-------- Text under study --------
The opinion of the court was delivered by: Hurley, Senior District Judge


The captioned case is scheduled for trial beginning on September 8, 2009. The subject of that trial will be the general damages sustained by class members as a result of being strip searched at the Nassau County Correctional Center following their arrest for non-criminal offenses and/or misdemeanors. See Court's Mar. 27, 2008 Mem. and Order.

The purpose of this memorandum is to address certain unresolved issues that were raised during the course of the on-record pretrial conference held on March 11, 2009, viz. (1) which party shall pay the costs associated with class notification; (2) should each party be required to select its trial witnesses from a limited pool of class members chosen via some type of statistically random process in an effort to place a representative cross-section of the aggrieved individuals before the jury, or should each party be entitled to select its witnesses from amongst the entire class membership, and (3) whether the witnesses called at trial will be permitted to testify solely as to the details of the strip search that he or she experienced (such as the time, location, duration, lighting, others present etc.), or should the permissible scope of the examinations include not only such factual information, but also any concomitant feelings of humiliation, embarrassment or other reaction experienced by the witness as a result of the process. In addition, the parties will be provided in this memorandum with a schedule for certain filings prior to trial and the exchange of exhibit and witness lists, as well as advised whether some or all of those witnesses may be deposed by opposing counsel prior to trial. These various items will be discussed seriatim.
--------
- _Work order A_
According to the court memorandum on the strip-search class action, on what date is the trial set to begin?
- _Work order B_
Write the next part of the court memorandum on the strip-search class action, picking up after its final sentence.
The data placed after this memorandum comes from a separate source.
-------- Data segment --------
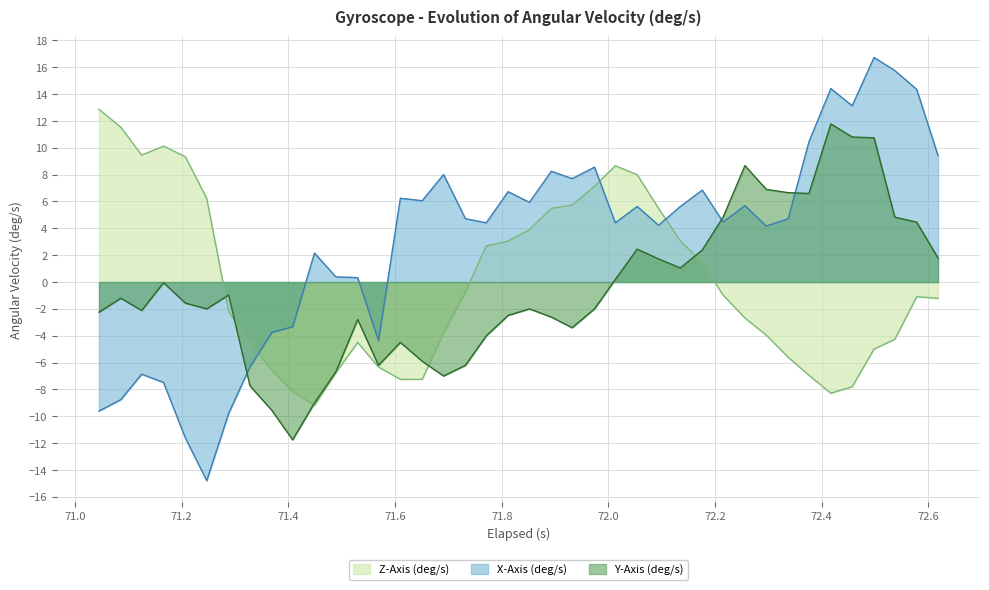

What is the highest value of the X-Axis (deg/s) series?

16.7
--------
- _Reply A_
September 8, 2009.

- _Reply B_
1. Cost of Class Notification

Typically, plaintiffs bear the cost of class notification. Eisne v. Carlisle & Jacquelin, 417 U.S. 156, 178 (1974). Here, however, the defendants have admitted liability, and each member of the class is presumptively entitled to an award of general damages to compensate for the violation of the right to human dignity. See Court's Mar. 27, 2008 Mem. and Order. Plaintiffs contend, based on the above circumstances, that the costs of notifying the class members should be borne by the defense. Defendants concede "that the bulk of the case law holds that the initial cost of class notification may be shifted to the defendants when certification occurs after a finding of liability." Defs. Letter of March 2, 2009 at 5. They argue, however, that (a) plaintiffs may recover a de minimis amount at trial, in which event the subject costs should be their responsibility, not defendant's, (b) if that occurs, recoupment from plaintiffs of the monies advanced by the County, as a practical matter, would be nigh impossible, and (c) to avoid that potential problem, plaintiffs should be directed to pay the initial costs of notification subject to the issue being revisited, if necessary, post-trial.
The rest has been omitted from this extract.